The book was ghostwritten by Susan Macaulay. She visited my book club about six years ago and told us how she conducted a series of interviews with Mr. Al-Fahim, recorded his words and turned them into a cohesive story.

The book is sold all over the UAE in various languages, and I recommend it to all expats living here.

Favorite Food from the UAE

Dates! I didn’t appreciate them until I moved to Dubai. Now we eat them almost every day; we serve them to guests and give them as gifts when we travel. Dates are abundant in the UAE and are part of the traditional diet.

When an Emirati friend gives me a big box of dates—as they sometimes do, as many Emiratis have family date farms—I save them to make ma’amoul, date-filled pastries for Eid. Recently, on the day of the Royal Wedding, I made Date Scones.

The time of the year when dates are most important is Ramadan. For thirty days we break our fast by eating dates. Many people claim that dates have extraordinary nutritional value. I don’t know about that, but I like to think it’s true since I eat dates like candy.

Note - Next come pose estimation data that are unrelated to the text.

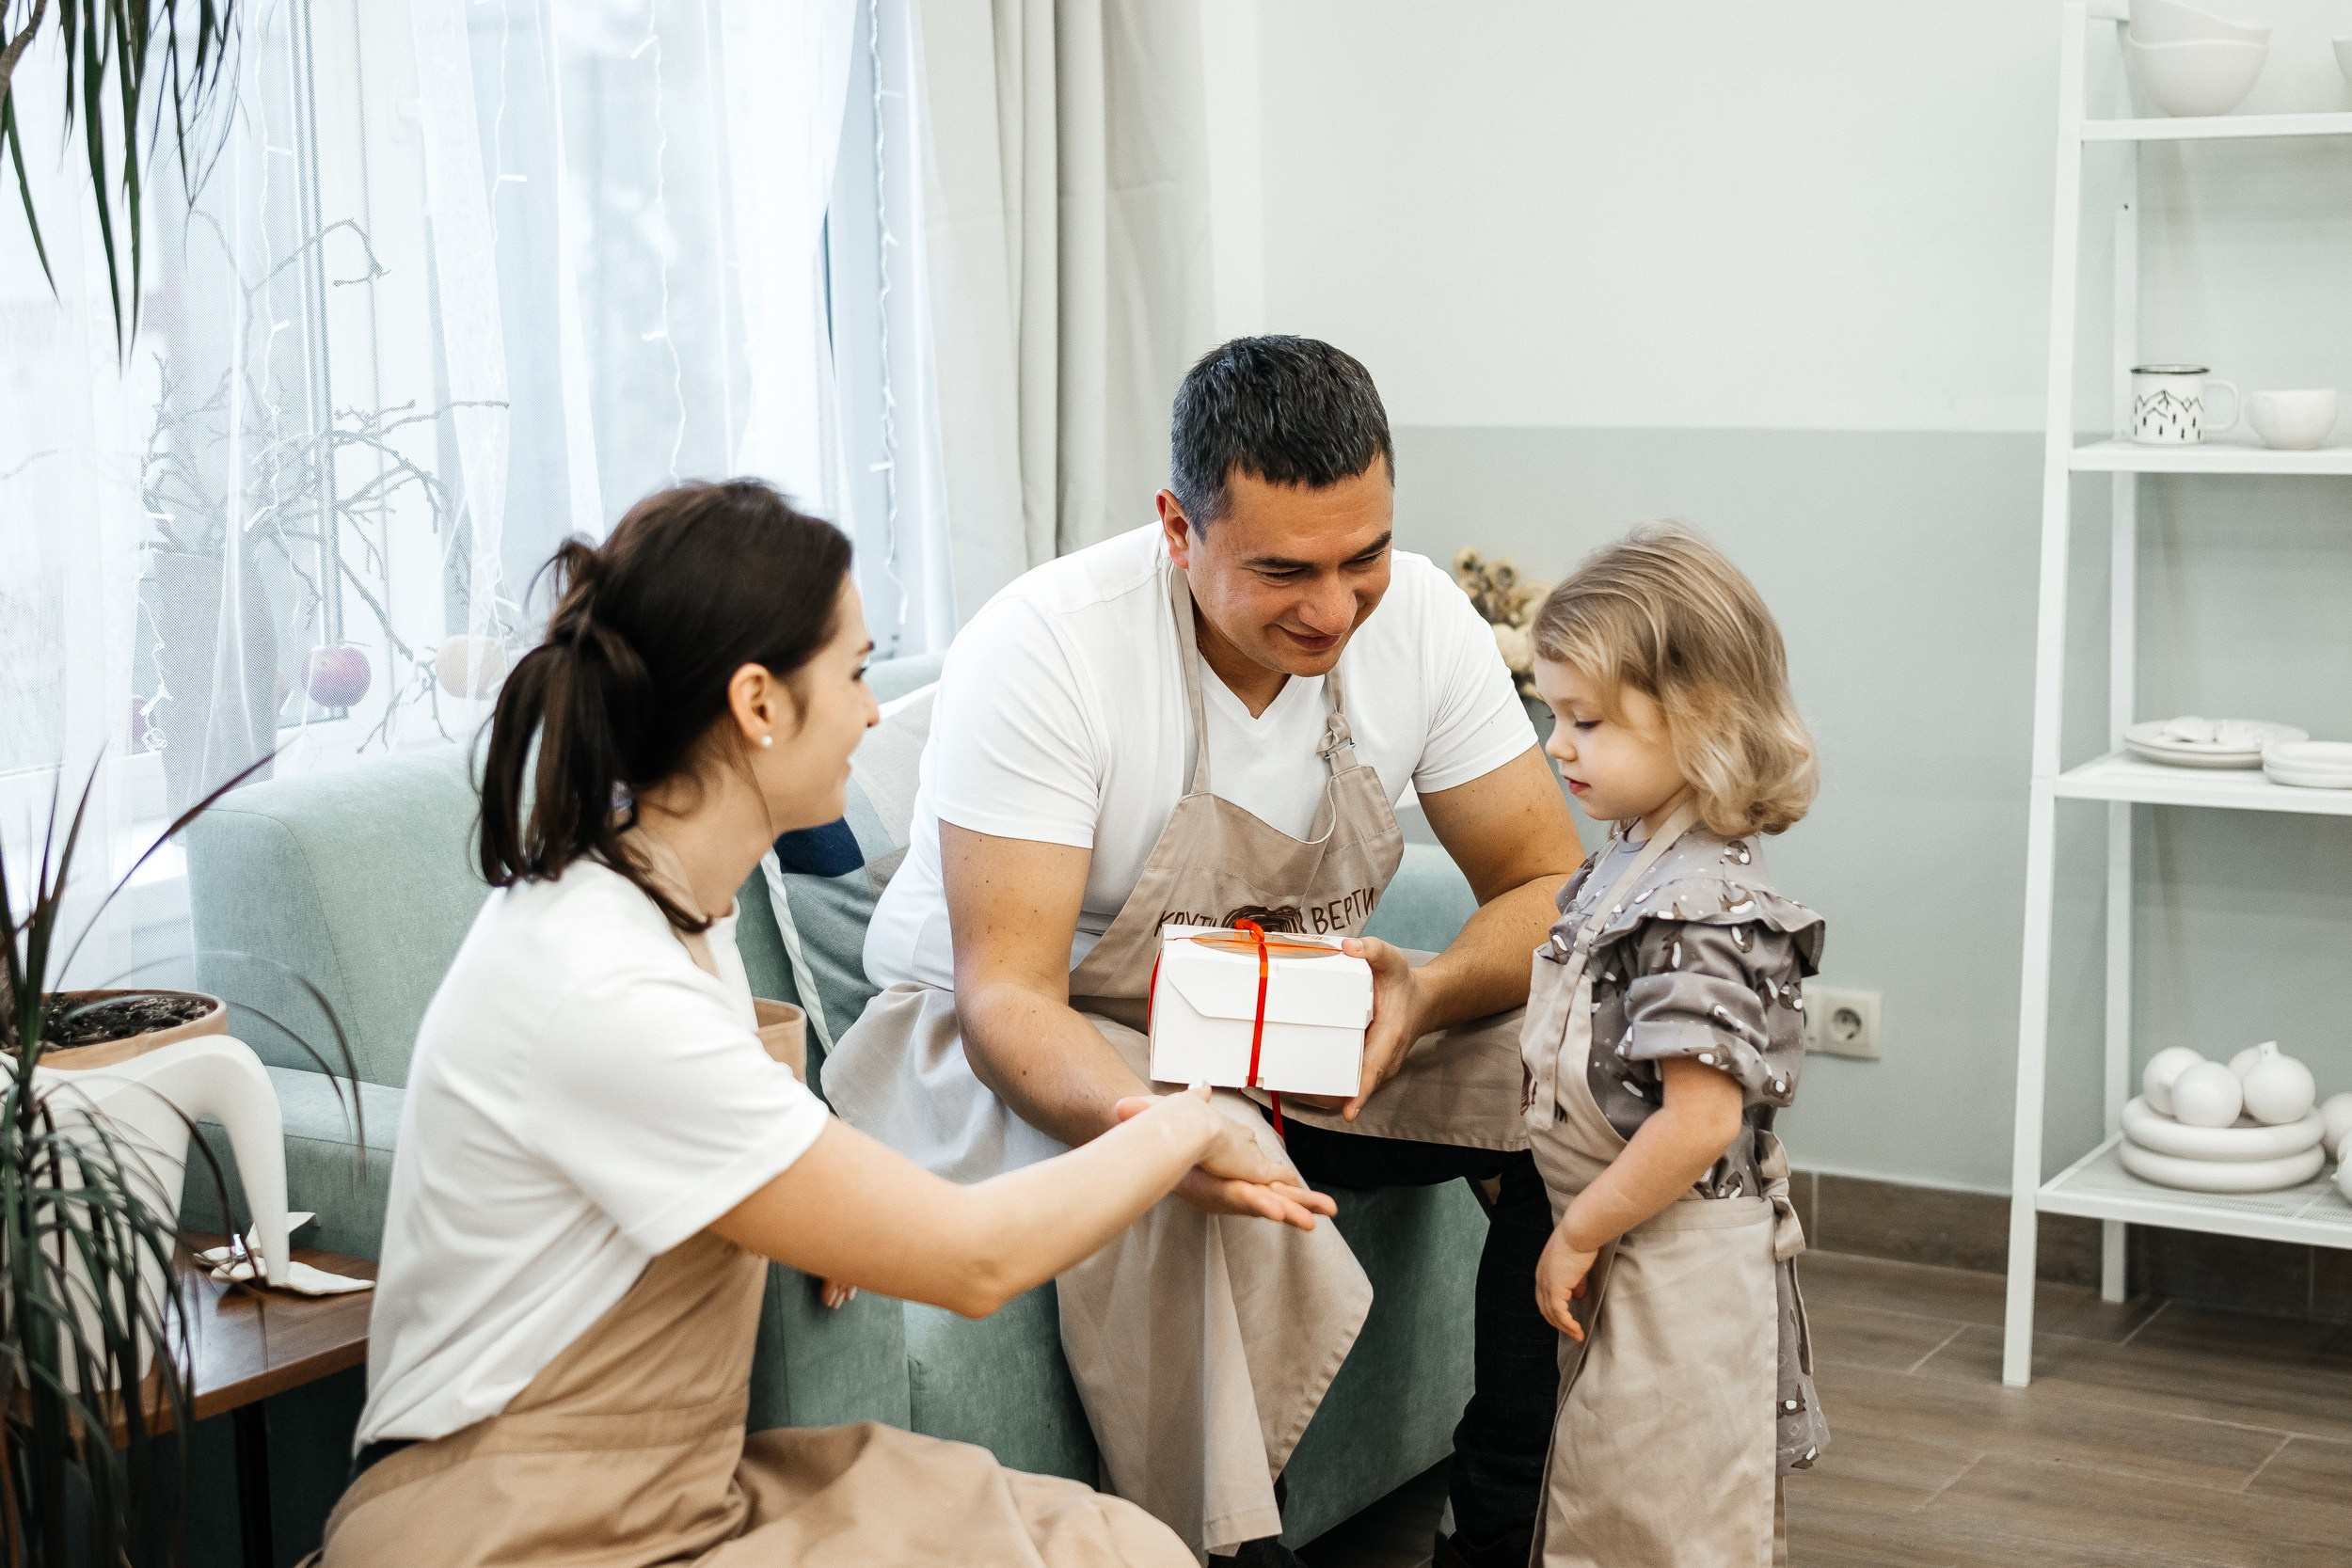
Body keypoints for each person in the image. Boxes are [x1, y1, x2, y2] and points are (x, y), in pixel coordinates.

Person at [307, 482, 1324, 1568]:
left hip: (679, 1490)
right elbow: (974, 1261)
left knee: (1114, 1541)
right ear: (758, 704)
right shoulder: (599, 978)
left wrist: (826, 1195)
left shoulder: (662, 907)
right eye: (852, 670)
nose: (874, 708)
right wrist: (1186, 1121)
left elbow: (724, 1152)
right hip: (516, 1527)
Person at [821, 337, 1586, 1565]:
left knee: (1582, 1059)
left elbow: (1554, 884)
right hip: (1042, 1028)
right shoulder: (1050, 644)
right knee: (1156, 1175)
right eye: (1284, 570)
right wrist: (1175, 1124)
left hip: (1282, 1005)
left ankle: (1504, 1522)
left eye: (1363, 559)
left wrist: (1431, 988)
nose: (1333, 608)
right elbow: (1006, 995)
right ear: (1180, 527)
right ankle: (1232, 1547)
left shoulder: (1425, 620)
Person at [1516, 523, 1830, 1567]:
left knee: (1662, 1521)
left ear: (1698, 719)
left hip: (1682, 1269)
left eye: (1586, 719)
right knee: (1611, 1498)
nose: (1557, 744)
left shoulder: (1695, 907)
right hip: (1636, 1240)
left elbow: (1699, 1118)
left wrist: (1577, 1232)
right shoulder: (1629, 863)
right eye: (1552, 714)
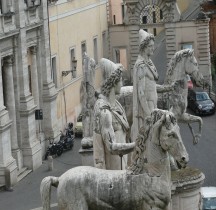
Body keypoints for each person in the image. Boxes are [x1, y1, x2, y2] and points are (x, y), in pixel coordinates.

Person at [132, 29, 174, 142]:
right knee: (152, 139)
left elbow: (152, 86)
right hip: (148, 108)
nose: (153, 48)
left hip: (153, 104)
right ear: (144, 47)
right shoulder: (141, 66)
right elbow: (141, 94)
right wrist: (149, 115)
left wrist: (169, 88)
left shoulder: (149, 63)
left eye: (153, 45)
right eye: (150, 46)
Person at [93, 58, 135, 170]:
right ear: (113, 82)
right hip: (113, 170)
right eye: (120, 80)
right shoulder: (105, 111)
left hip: (123, 163)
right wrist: (136, 145)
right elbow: (111, 147)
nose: (122, 83)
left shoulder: (116, 105)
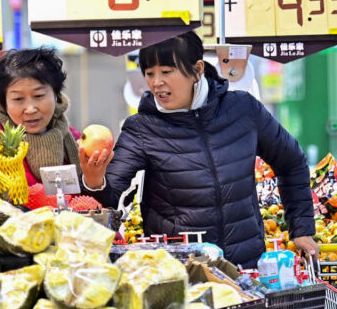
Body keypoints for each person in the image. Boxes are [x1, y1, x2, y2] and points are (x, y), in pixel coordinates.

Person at [80, 32, 317, 268]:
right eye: (149, 73)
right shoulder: (142, 128)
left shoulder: (243, 110)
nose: (156, 82)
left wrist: (302, 228)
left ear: (197, 69)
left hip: (246, 267)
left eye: (166, 71)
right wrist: (94, 183)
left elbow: (292, 162)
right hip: (181, 273)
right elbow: (112, 195)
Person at [0, 48, 89, 185]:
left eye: (39, 96)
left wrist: (95, 181)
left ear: (56, 95)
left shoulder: (71, 136)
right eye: (18, 99)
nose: (30, 109)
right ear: (3, 102)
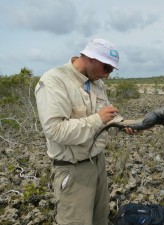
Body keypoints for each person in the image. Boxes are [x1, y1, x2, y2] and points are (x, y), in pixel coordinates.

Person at [35, 38, 133, 225]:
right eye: (107, 68)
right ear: (91, 58)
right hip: (73, 169)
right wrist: (98, 119)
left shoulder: (96, 83)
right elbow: (55, 131)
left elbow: (107, 119)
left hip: (98, 163)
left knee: (100, 218)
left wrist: (123, 125)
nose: (107, 76)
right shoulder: (54, 80)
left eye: (111, 70)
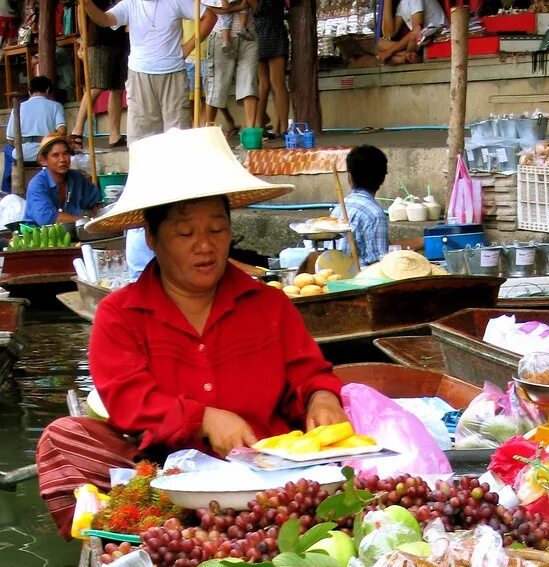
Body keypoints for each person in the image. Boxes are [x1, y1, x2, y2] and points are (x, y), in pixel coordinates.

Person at [35, 126, 348, 538]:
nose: (205, 245)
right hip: (166, 478)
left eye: (217, 230)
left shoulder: (269, 305)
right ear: (151, 237)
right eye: (185, 233)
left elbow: (310, 374)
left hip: (265, 476)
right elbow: (129, 401)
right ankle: (168, 526)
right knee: (62, 439)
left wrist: (322, 397)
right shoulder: (120, 315)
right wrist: (202, 419)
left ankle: (223, 525)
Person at [83, 0, 218, 143]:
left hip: (173, 73)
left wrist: (189, 46)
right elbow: (105, 20)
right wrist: (87, 4)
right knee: (142, 139)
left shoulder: (176, 1)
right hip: (139, 75)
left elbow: (209, 17)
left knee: (178, 136)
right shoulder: (130, 4)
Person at [71, 1, 129, 150]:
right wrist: (84, 41)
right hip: (98, 42)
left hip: (122, 40)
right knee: (96, 86)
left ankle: (114, 134)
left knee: (118, 87)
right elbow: (81, 8)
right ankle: (77, 131)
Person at [204, 0, 260, 135]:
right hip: (219, 35)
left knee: (249, 83)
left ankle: (250, 135)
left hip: (248, 35)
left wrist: (235, 7)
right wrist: (235, 7)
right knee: (216, 86)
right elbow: (207, 8)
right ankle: (208, 132)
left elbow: (256, 5)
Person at [3, 76, 66, 193]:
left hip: (22, 155)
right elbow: (62, 132)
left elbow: (10, 138)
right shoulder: (56, 106)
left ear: (29, 91)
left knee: (8, 149)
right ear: (48, 90)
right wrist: (46, 139)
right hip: (45, 154)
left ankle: (6, 192)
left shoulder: (18, 107)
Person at [24, 133, 103, 226]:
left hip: (74, 235)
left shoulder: (77, 178)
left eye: (65, 153)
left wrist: (99, 219)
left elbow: (96, 203)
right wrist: (84, 221)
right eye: (55, 155)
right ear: (44, 161)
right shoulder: (37, 185)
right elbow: (46, 218)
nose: (62, 159)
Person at [330, 144, 389, 268]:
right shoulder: (375, 214)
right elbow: (379, 263)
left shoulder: (341, 206)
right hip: (358, 280)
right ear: (383, 178)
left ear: (350, 177)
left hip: (334, 274)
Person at [253, 0, 289, 137]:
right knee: (277, 83)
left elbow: (254, 7)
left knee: (264, 84)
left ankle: (258, 125)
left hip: (260, 32)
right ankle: (283, 127)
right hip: (275, 30)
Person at [377, 0, 446, 65]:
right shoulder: (402, 4)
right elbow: (389, 33)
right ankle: (406, 56)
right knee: (381, 44)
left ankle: (408, 56)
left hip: (437, 35)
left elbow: (416, 32)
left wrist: (389, 51)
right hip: (420, 39)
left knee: (409, 43)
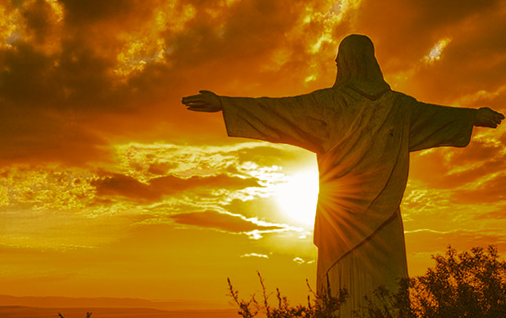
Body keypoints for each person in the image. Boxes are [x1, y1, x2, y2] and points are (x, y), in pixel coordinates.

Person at [182, 34, 503, 317]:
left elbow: (279, 110)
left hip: (340, 221)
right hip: (383, 216)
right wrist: (474, 116)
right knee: (386, 292)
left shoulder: (329, 104)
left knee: (342, 297)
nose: (337, 67)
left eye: (338, 62)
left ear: (346, 63)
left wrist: (226, 103)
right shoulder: (400, 107)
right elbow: (438, 116)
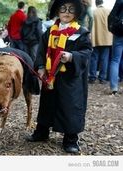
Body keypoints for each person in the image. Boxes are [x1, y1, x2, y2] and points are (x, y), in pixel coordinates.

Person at [26, 0, 92, 154]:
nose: (67, 12)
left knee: (70, 106)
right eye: (63, 9)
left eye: (70, 9)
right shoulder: (49, 32)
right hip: (51, 77)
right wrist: (41, 67)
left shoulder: (80, 32)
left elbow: (87, 52)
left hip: (70, 79)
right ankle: (42, 132)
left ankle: (70, 139)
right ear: (57, 12)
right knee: (47, 104)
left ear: (76, 13)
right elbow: (41, 51)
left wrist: (72, 56)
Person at [88, 0, 113, 84]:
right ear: (102, 2)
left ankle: (92, 78)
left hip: (95, 38)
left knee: (94, 58)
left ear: (96, 3)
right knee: (104, 58)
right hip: (106, 38)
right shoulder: (108, 11)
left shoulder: (93, 12)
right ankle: (102, 78)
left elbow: (89, 24)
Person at [108, 0, 123, 95]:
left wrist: (111, 29)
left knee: (115, 60)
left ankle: (114, 87)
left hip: (119, 33)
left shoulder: (119, 1)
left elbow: (111, 16)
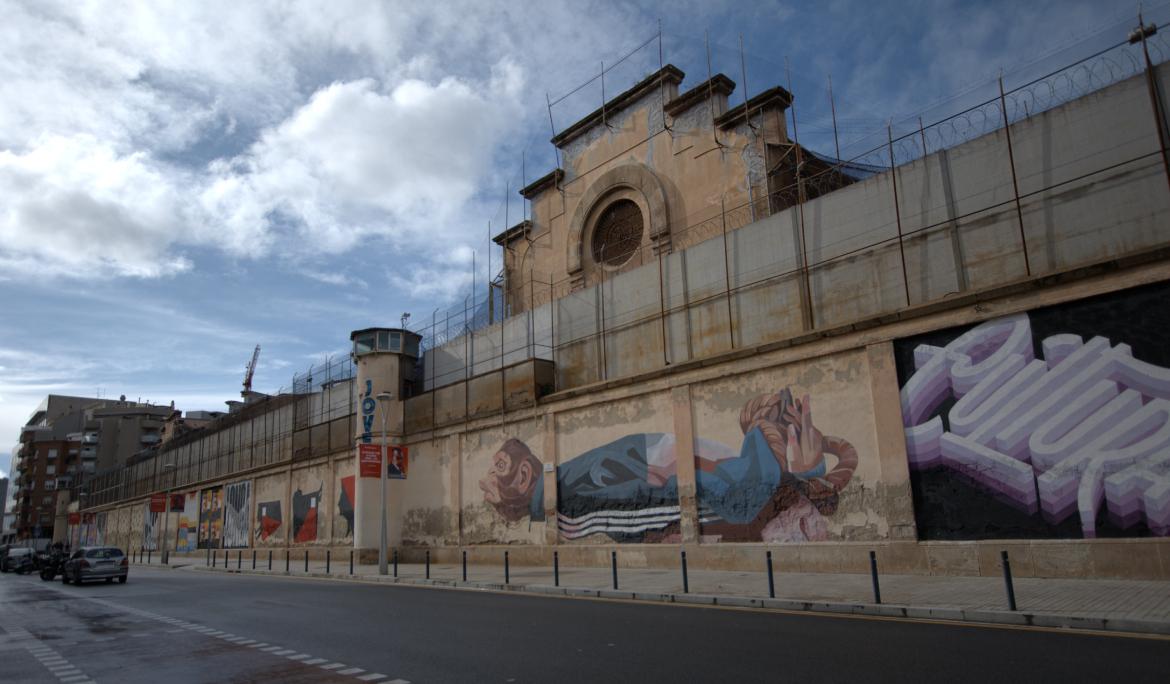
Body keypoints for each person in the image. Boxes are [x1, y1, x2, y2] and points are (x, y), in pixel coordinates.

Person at [479, 387, 858, 542]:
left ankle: (764, 430)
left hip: (646, 467)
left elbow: (616, 495)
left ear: (524, 473)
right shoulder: (559, 491)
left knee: (739, 500)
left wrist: (651, 479)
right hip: (644, 459)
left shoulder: (560, 497)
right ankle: (771, 440)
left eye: (497, 468)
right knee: (734, 493)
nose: (486, 482)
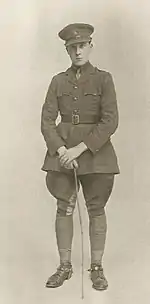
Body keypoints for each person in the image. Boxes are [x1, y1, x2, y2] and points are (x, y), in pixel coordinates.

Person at [41, 23, 120, 291]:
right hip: (62, 153)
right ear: (67, 49)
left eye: (82, 46)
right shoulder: (57, 81)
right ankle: (64, 266)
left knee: (96, 209)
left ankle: (96, 268)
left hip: (96, 152)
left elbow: (110, 121)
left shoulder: (104, 79)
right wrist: (62, 150)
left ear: (90, 46)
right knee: (64, 207)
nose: (77, 51)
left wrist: (80, 148)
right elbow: (47, 121)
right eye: (72, 47)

Favorite Feature of Emirati Culture

To anyone who says “Emirati culture is dying,” I direct them to the UAE national dress, worn by virtually all Emirati nationals. To me, it’s evidence of strong national pride and no desire whatsoever to assimilate to the dress of the expats filling their country.

And why should they when they have a superb local dress of their own?

The women wear the abaya, a light and flowing cloak—always black, but often with a colorful or sparkly trim—loose-fitting, worn over their clothing, sometimes partially open, sometimes not. This is typically topped with the shayla, a long black scarf. The ways to wrap and pin it are endless and depend upon the personal style and modesty of the woman. Several ways to wear the shayla are here and here, and how to create those amazing head bumps.

The men wear the kandura (dishdash in other dialects)—usually white but sometimes beige, sand or even dark blue. The head cloth is called a gutra, and the black cord to secure it, an agal. The men also have choices on how to wear their gutra, depending on season and preference.

When I’m in the mall, and a group of Emirati women glides past me, their heels clicking, abayas fluttering, heads wrapped artistically in the shayla—honestly, it’s hard not to stare; they look so striking. The same can be said of the men in their luminous white kanduras and carefully folded gutra.

Tell me your favorite thing about the UAE.